By Amy Kazmin in New Delhi
Sri Lanka is poised to sell a majority stake in its remote Hambantota port to a Chinese state company after revising the deal to assuage Indian concerns that the port would be used as a military base.
Sri Lanka is selling the port as part of its strategy to pay down some of its estimated $65bn in debts, including $8bn owed to China.
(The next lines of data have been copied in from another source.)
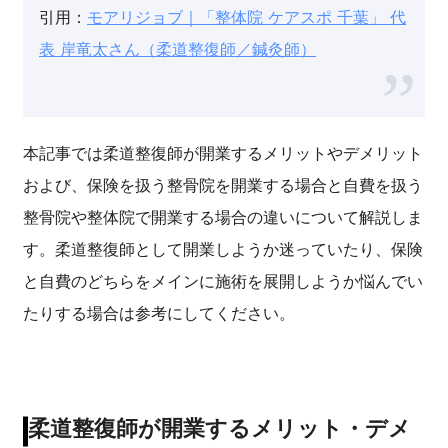
引用：
モアリジョブ｜「整体院 ケアスポ 千葉」 代
表 岸竜太さん（柔道整復師／鍼灸師）
本記事では柔道整復師が開業するメリットやデメリット
および、保険を扱う整骨院を開業する場合と自費を扱う
整骨院や整体院で開業する場合の違いについて解説しま
す。柔道整復師として開業しようか迷っていたり、保険
と自費のどちらをメインに施術を展開しようか悩んでい
たりする場合は参考にしてください。
柔道整復師が開業するメリット・デメ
Currently, nearly all Sri Lankan government revenue goes to debt servicing.
The $1.3bn, Chinese-built deep-sea Hambantota port, which began operating in 2011, is situated in a remote corner of Sri Lanka with little demand for large-scale freight traffic, making it financially unviable.
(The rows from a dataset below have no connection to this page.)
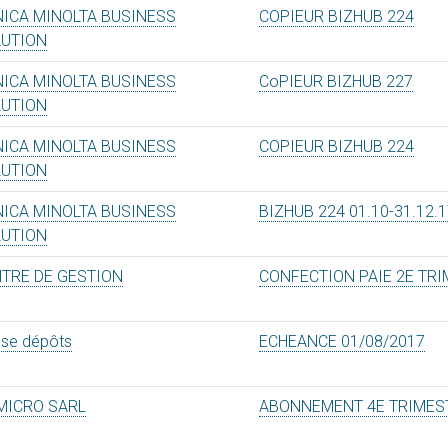
ICA MINOLTA BUSINESS
COPIEUR BIZHUB 224
LUTION
ICA MINOLTA BUSINESS
CoPIEUR BIZHUB 227
LUTION
ICA MINOLTA BUSINESS
COPIEUR BIZHUB 224
LUTION
ICA MINOLTA BUSINESS
BIZHUB 224 01.10-31.12.
LUTION
TRE DE GESTION
CONFECTION PAIE 2E TRI
sse dépôts
ECHEANCE 01/08/2017
MICRO SARL
ABONNEMENT 4E TRIMES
But its strategic Indian Ocean location makes it attractive for military use, and New Delhi has long suspected that Beijing's long-term interest in the project is strategic rather than commercial.
Tensions between the two giant Asian neighbours have been rising sharply in recent years, as India has sought to assert itself on the global stage, and Beijing has been pursuing its "One Belt, One Road" project building infrastructure across Asia.
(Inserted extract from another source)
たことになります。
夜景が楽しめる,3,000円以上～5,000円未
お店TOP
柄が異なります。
After months of protracted negotiations to revise the original deal for the sale of Hambantota, the state-owned China Merchants Port Holdings Company has now agreed to pay $1.1bn for a 70 per cent stake in the facility, down from the 80 per cent stake initially envisioned.
But sensitive operations - including security, navigational services and approvals - will be handled by a second company, in which the Sri Lankan Port Authority will have a majority stake, ensuring Colombo retains crucial controls over what ships can dock there.
Mahinda Samarasinghe, Sri Lanka's shipping minister, described the agreement - due to be presented to parliament on Friday and signed at the weekend - as a "win-win for both the countries".
Shailesh Kumar, a senior analyst with the Eurasia Group, a risk consultancy, predicted that pressure from New Delhi - which had been unhappy with the earlier sale plan - "is now likely to abate".
"With the change in terms, India will no longer stand in the way," he wrote in a research note.
Reuters, which has reviewed the agreement, has reported that the Hambantota Port Group Services Company, which will control the sensitive aspects of the port operations, will be 50.7 per cent owned by the Sri Lankan government, while China Merchant Port Holdings will have 49.3 per cent.
Brahma Chellaney, a professor of strategic studies at New Delhi's Centre for Policy Research, said that the deal "technically looks OK" but that China's future use of the port for military purposes cannot be ruled out.
"Sri Lanka's decision-making has become increasingly constrained by the debt trap that it has fallen into," he said. "The Chinese will dictate the terms; they will run the show."